Veteran New York pollster Steven Greenberg of Siena College emphasized that there are too many variables at the top of the ticket to make any kind of a forecast this far ahead of the 2024 election, but the GOP will have several historical factors going against them in a presidential election year compared to a midterm one.

“Clearly there were Democrats and independents who flipped and voted Republican—at the state level, at the congressional, at the legislative level,” Greenberg told The Daily Beast.

Managing to pick up four House seats will either be the exact majority for the party or one shy of it. It’s an even more surprising outcome in a year when Republicans were favored far more nationally than in New York, where they initially seemed doomed by redistricting.

The results took even the most seasoned Empire State political observers by surprise, Greenberg noted, with the earliest warning signs coming just a few weeks before the election.

The electorate in 2024 will likely look much different. While turnout in the nation’s fourth-largest state was high for a midterm by historical standards, it fell below that of 2018 and 2020.

“Twenty-four, in a presidential year, figures, historically, to be a better turnout scenario for Democrats,” Greenberg said. “But, the political world keeps changing, so we are 23 months before that election not knowing for sure who the candidates are going to be either at the presidential level or at the U.S. Senate level, who the Republicans will pick to try and break their New York State streak in a race against Gillibrand.”

Despite a strong showing and a late surge from Republican Rep. Lee Zeldin, the GOP still has yet to win any race statewide since 2002. Still, the outgoing Long Island congressman and his powerful GOP ally, Rep. Elise Stefanik, set a playbook for how Republicans can compete with Democrats in upstate New York and Long Island.

One New York GOP operative told The Daily Beast that they’re still feeling bullish about holding onto the formerly blue turf in 2024.

“New York felt the pain of one-party Democrat rule in Albany and D.C.,” the campaign consultant said, requesting anonymity because they are not authorized to speak on behalf of clients. “Smart members like Elise Stefanik wisely invested time and money in key New York races, essentially securing the majority for Republicans. Good members run races that best represent their district, that’s the key to holding these seats.”

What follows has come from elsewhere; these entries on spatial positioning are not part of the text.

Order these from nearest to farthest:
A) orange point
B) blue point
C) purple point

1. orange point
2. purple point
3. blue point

Two Empire State Republicans who dug out wins in otherwise heavily Democratic areas were Reps.-elect Mike Lawler and Anthony D’Esposito.

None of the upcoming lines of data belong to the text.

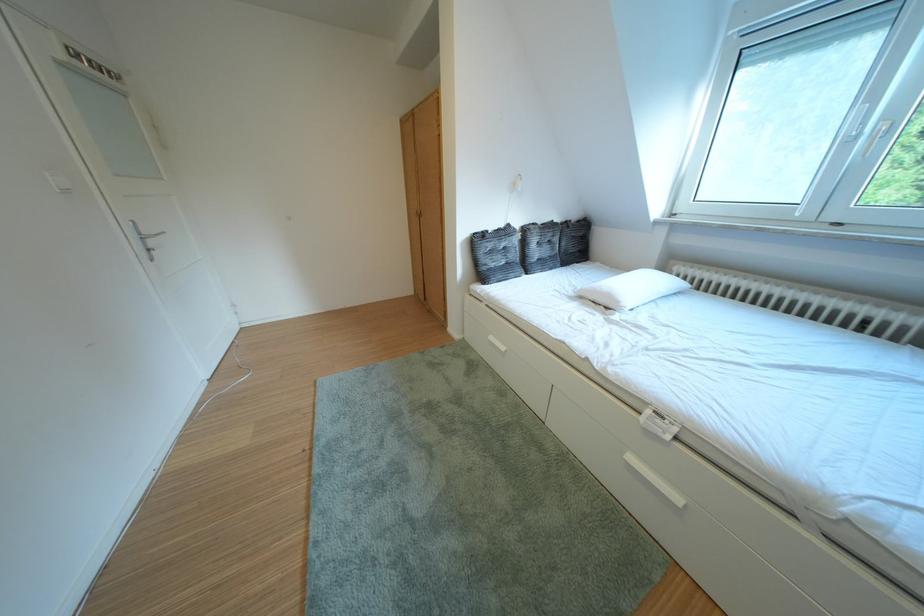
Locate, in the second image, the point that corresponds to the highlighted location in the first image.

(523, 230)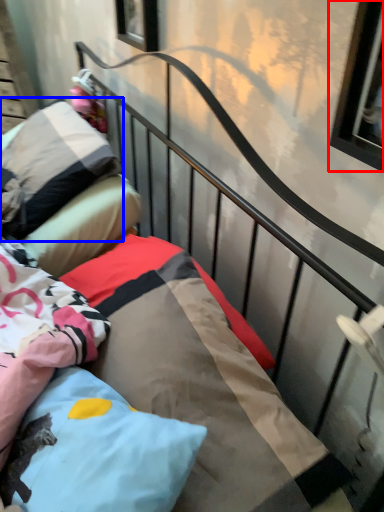
Question: Which point is closer to the camera, window (highlighted by a red box) or pillow (highlighted by a blue box)?

Choices:
 (A) window
 (B) pillow

Answer: (A)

D’Esposito, a councilman from Hempstead, a sprawling township of just over 750,000 in western Long Island, won the district with the biggest Biden margin from 2020 at nearly 15 points.

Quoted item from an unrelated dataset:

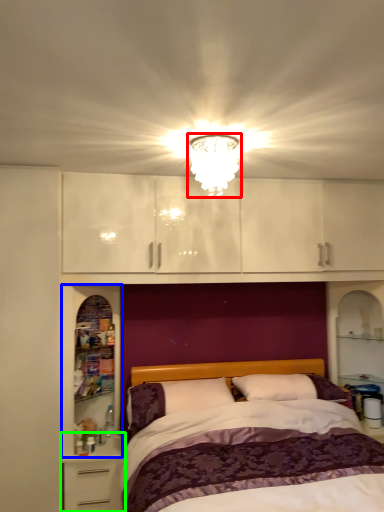
Question: Estimate the real-world distances between objects in this image. Which object is closer to light fixture (highlighted by a red box), cabinet (highlighted by a blue box) or nightstand (highlighted by a green box)?

Choices:
 (A) cabinet
 (B) nightstand

Answer: (A)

Lawler, an assemblyman from Rockland County in the Hudson Valley, ousted Rep. Sean Patrick Maloney, the first sitting chair of the House Democrats’ fundraising arm to lose reelection since 1980.

Greenberg said there is no “generic candidate” the Republicans can try and replicate to flip seats like Lawler and D’Esposito did. Instead, the pollster said it’s better to look at it from a hyper-local point of view, and to account for multiple motivating factors instead of one overriding issue.

“Ultimately, for all the punditry and predictions, voters get to decide and voters get to determine who they want to represent them, and voters get to do things that the pundits don’t necessarily think they’re gonna do,” Greenberg said. “And voters decided, whether it was a reflection on Lee Zeldin or Kathy Hochul or the national attitude or ‘I’m sick and tired of the pandemic after two years’—whatever it was.”

The voters also said something about themselves.

“Caution to the wind,” Greenberg said, “because this is not the way a New York electorate traditionally performs.”